The only viable alternatives to hydrocarbon fuels for vehicles are batteries and hydrogen/fuel cell propulsion systems.
The talk will start with a general survey of how the hydrogen/fuel cell system would work and a general comparison between its current status vis a vis battery propulsion.
The car industry is planning to produce significant numbers of prototype vehicles that will be marketed in regions that have invested in hydrogen filling systems - in 2014 according to the relevant Memorandum of Understanding.
This will be some three years after the equivalent agreement for electric vehicles. Both systems have advantages and disadvantages.
For (Li-ion) batteries, the advantage is the ready availability of electricity - particularly for overnight charging.

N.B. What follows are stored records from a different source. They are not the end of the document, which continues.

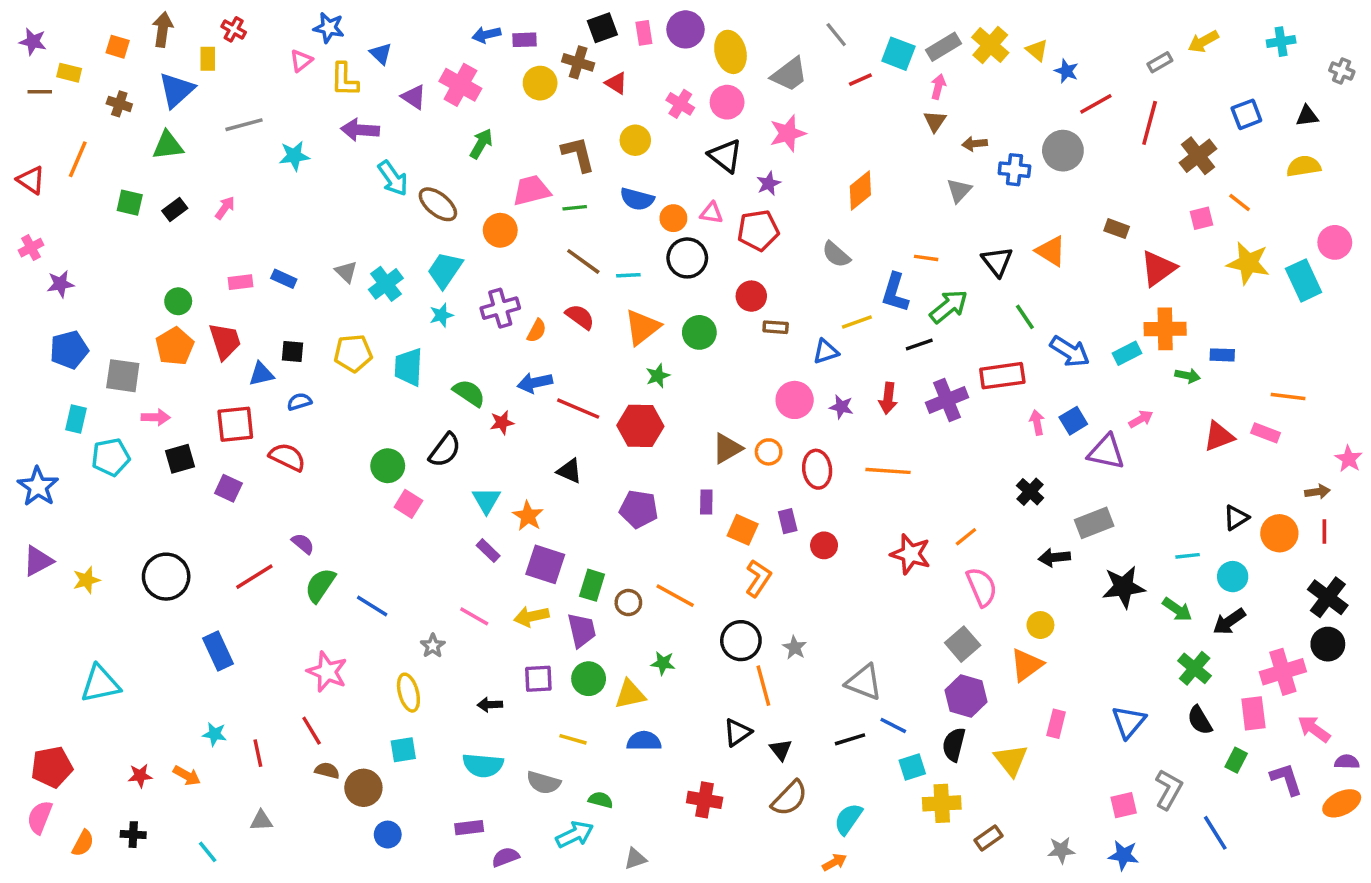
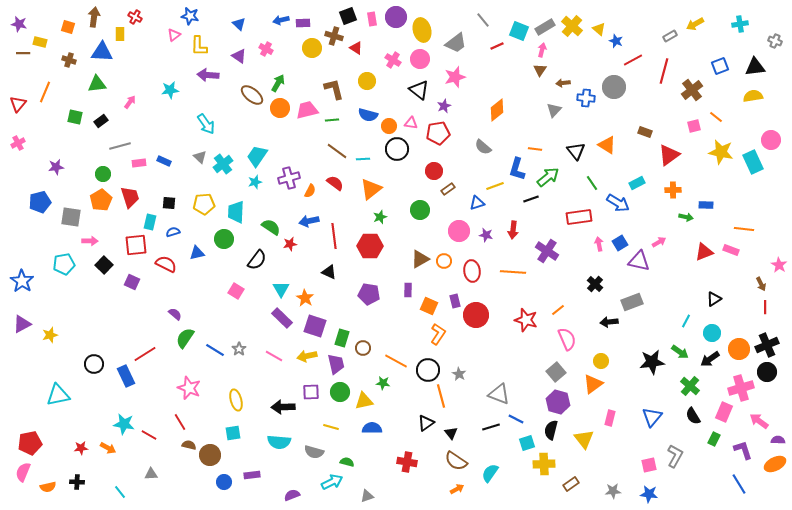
blue triangle: (381, 54) -> (239, 24), moved
pink cross: (460, 85) -> (266, 49), size x0.6
blue triangle: (176, 90) -> (102, 52), turned 45
black triangle: (1307, 116) -> (755, 67), size x1.5
gray line: (244, 125) -> (120, 146), moved
cyan arrow: (393, 178) -> (206, 124), moved
red triangle: (31, 180) -> (18, 104), turned 36
brown ellipse: (438, 204) -> (252, 95), moved
pink arrow: (225, 208) -> (130, 102), moved
orange circle: (500, 230) -> (280, 108), moved
purple star: (60, 284) -> (56, 167), moved
brown rectangle: (776, 327) -> (448, 189), turned -40
orange cross: (1165, 329) -> (673, 190), size x0.7
green circle: (699, 332) -> (420, 210), moved
cyan rectangle: (1127, 353) -> (637, 183), moved
blue triangle: (261, 374) -> (197, 253), moved
purple cross: (947, 400) -> (547, 251), moved, turned -35
red line: (578, 409) -> (334, 236), turned 60
cyan rectangle: (76, 419) -> (150, 222), moved
black square: (180, 459) -> (104, 265), turned -30
green circle: (388, 466) -> (224, 239), moved
brown arrow: (1317, 492) -> (761, 284), turned 72
orange circle: (1279, 533) -> (739, 349), moved
red circle: (824, 545) -> (476, 315), size x1.6
purple rectangle: (488, 551) -> (282, 318), size x1.5
cyan line: (1188, 556) -> (686, 321), turned -56
black circle: (166, 577) -> (94, 364), moved, size x0.7
red line: (254, 577) -> (145, 354), moved
black star: (1124, 587) -> (652, 362), moved
orange line: (675, 596) -> (396, 361), moved
black cross: (1328, 597) -> (767, 345), turned 30
gray star: (433, 646) -> (239, 349), moved
black arrow: (490, 705) -> (283, 407), size x1.6
pink rectangle: (1253, 713) -> (724, 412), turned 30
cyan star: (215, 734) -> (124, 424), size x1.5
red line: (258, 753) -> (149, 435), turned -49
brown semicircle: (789, 798) -> (456, 461), turned 80
purple rectangle: (469, 828) -> (252, 475), moved
blue line: (1215, 833) -> (739, 484), moved
orange semicircle: (83, 843) -> (48, 487), turned 49
orange arrow: (834, 862) -> (457, 489), moved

The disadvantage is the limited range - around 100 miles at present - and the cost of the Li batteries. For hydrogen/PEM fuel cell systems, high pressure hydrogen gas fuel systems are planned for the first generation and it seems likely that full range performance (300 miles) will be available.
Just as Li supplies could become a problem for Li batteries, so could platinum group metal catalysts for fuel cell membranes.
Safety is a problem for both systems, because even though they should probably be safer than petrol, significant accidents at an early stage could have a very negative effect.
Significant materials physics research has been devoted to the improvement of the batteries and the hydrogen storage system.
The talk will conclude with a discussion of this work in connection with the H/FC system.
Lecture starts at 18:30 with refreshments served from 18:00.